▶ Data to process

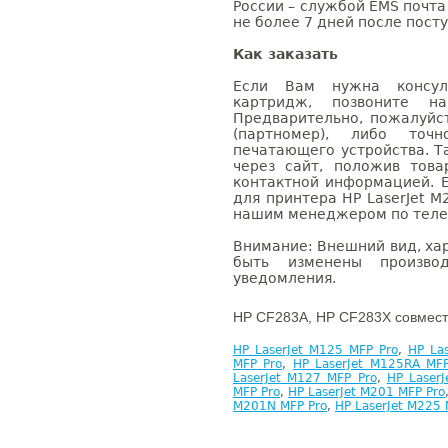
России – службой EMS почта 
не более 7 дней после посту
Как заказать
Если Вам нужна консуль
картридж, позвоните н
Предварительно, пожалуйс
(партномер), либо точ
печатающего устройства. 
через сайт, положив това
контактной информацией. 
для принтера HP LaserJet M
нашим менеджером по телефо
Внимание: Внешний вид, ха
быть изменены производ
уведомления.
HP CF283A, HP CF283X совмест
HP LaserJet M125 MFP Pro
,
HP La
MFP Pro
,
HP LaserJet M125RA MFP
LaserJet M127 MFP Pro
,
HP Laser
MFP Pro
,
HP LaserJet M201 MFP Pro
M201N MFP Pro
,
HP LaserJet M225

▶ The task
In the listing above, find the line with "Если Вам нужна консуль" and the line with "HP CF283A, HP CF283X совмест"; set down exactly those two lines and every line between them, nothing more.

▶ Answer space
Если Вам нужна консуль
картридж, позвоните н
Предварительно, пожалуйс
(партномер), либо точ
печатающего устройства. 
через сайт, положив това
контактной информацией. 
для принтера HP LaserJet M
нашим менеджером по телефо
Внимание: Внешний вид, ха
быть изменены производ
уведомления.
HP CF283A, HP CF283X совмест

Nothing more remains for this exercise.